Question de Mme APOURCEAU-POLY Cathy (Pas-de-Calais - CRCE-K) publiée le 26/02/2026

Mme Cathy Apourceau-Poly interroge Mme la ministre de l'action et des comptes publics sur l'application de l'article 135 de la loi de finances pour 2026 et notamment en ce que cet article écrête les ressources du centre de formation des fonctionnaires publics territoriaux de 45 millions d'euros.

En effet, alors que le Conseil Constitutionnel est saisi sur cet article et que cette saisine repousse de fait la promulgation de la loi de finance, le Conseil d'administration du Centre national de la fonction publique territoriale (CNFPT) s'est réuni le 11 février 2026 pour adopter son budget sans tenir compte de cette ponction et a d'ores-et-déjà annoncé qu'il ne paierait pas avant d'avoir épuisé tous les contentieux juridiques si le Conseil Constitutionnel ne censurait pas la mesure.

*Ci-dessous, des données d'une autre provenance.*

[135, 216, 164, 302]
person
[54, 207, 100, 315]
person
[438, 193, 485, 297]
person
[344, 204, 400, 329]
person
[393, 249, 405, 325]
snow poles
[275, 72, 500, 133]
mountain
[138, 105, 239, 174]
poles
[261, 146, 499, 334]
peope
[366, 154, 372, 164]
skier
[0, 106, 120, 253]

Les ressources du CNFPT sont constituées des cotisations des agents et des collectivités, c'est-à-dire de salaire socialisé. Prélever une fraction de ces cotisations revient donc à soumettre les 2 millions d'agents des collectivités locales à un impôt nouveau méconnaissant le principe d'égalité devant les charges publiques. Par ailleurs, et c'est le sens de la saisine auprès des neuf sages, cette disposition compromet la mission de service public confiée par la loi au CNFPT et ne repose pas sur des critères objectifs et rationnels.

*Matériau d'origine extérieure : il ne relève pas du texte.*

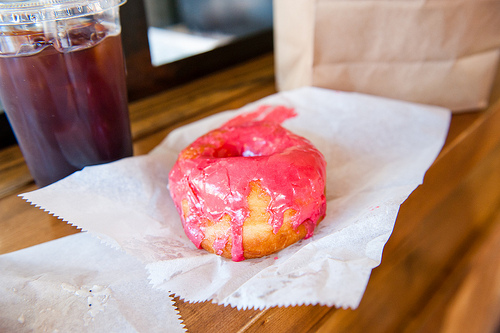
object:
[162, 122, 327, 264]
donut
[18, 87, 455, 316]
paper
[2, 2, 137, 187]
cup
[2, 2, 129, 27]
top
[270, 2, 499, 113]
bag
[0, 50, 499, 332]
table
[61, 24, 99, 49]
ice cube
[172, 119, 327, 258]
icing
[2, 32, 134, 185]
liquid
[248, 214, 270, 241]
part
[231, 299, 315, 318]
edge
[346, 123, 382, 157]
part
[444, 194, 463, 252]
part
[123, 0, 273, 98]
window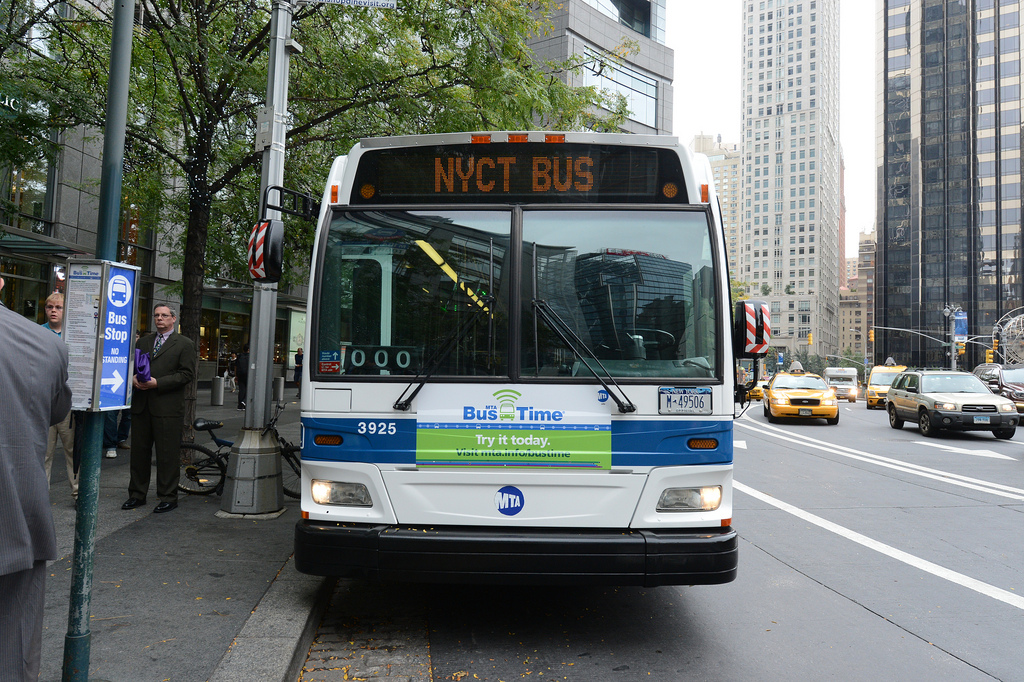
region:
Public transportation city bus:
[295, 130, 744, 584]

Pour toutes ces raisons, et indépendamment de l'avis qui sera rendu par le Conseil Constitutionnel prochainement, puisqu'en cas de censure ou de confirmation, il faudra toujours aller chercher ces 45 millions d'euros, soit ailleurs, soit en justice, elle souhaite connaître les dispositions correctives que le Gouvernement entend prendre pour renoncer à ce prélèvement indirect sur les salaires des fonctionnaires territoriaux.

- page 973

Transmise au Ministère de l'action et des comptes publics


Réponse du Ministère de l'action et des comptes publics publiée le 07/05/2026

L'article 135 de la loi de finances pour 2026 plafonne au titre de l'année 2026 à un montant de 396 980 060 euros, l'affectation de la cotisation obligatoire versée par les collectivités locales et certains établissements publics locaux, au bénéfice du Centre national de la fonction publique territoriale (CNFPT). Ce même article plafonne également le produit des impositions de toutes natures affectés à d'autres organismes bénéficiaires. Il s'agit d'une mesure, conjuguée à d'autres, que le Gouvernement estime nécessaire pour contribuer au redressement des finances publiques. Cette mesure respecte pleinement l'autonomie financière et politique des collectivités territoriales. Le Conseil Constitutionnel, dans sa décision n° 2026 901 DC du 19 février dernier, a rappelé que le CNFPT était un établissement public national à caractère administratif, regroupant les collectivités territoriales et certains établissements publics locaux, et qu'il ne constituait ni une collectivité territoriale au sens de l'article 72 de la Constitution, ni un établissement public local. Par ailleurs, il a considéré que les dispositions évoquées par le parlementaire se bornaient à affecter à cet établissement le produit d'une imposition de toute nature dans la limite d'un plafond au titre de l'année 2026. Ainsi, le Conseil Constitutionnel a décidé que cette mesure était conforme à la Constitution. Par communiqué de presse en date du 20 février 2026, le CNFPT a d'ailleurs publiquement pris acte de cette décision. Cela étant, le Gouvernement partage tout comme le parlementaire la nécessité pour les collectivités territoriales d'agir en faveur de la formation des agents publics territoriaux et souligne évidemment l'engagement des élus locaux à garantir la qualité du service rendu à nos concitoyens. À cet égard, la situation financière et bilantielle passée du CNFPT se présente favorablement, de telle sorte que la mesure votée en loi de finances n'est pas de nature à compromettre les missions d'intérêt général du CNFPT. Si, toutefois, des enjeux de soutenabilité directement liés à la mesure considérée devaient émerger en cours de gestion, les services du Gouvernement examineraient alors une solution afin d'y remédier.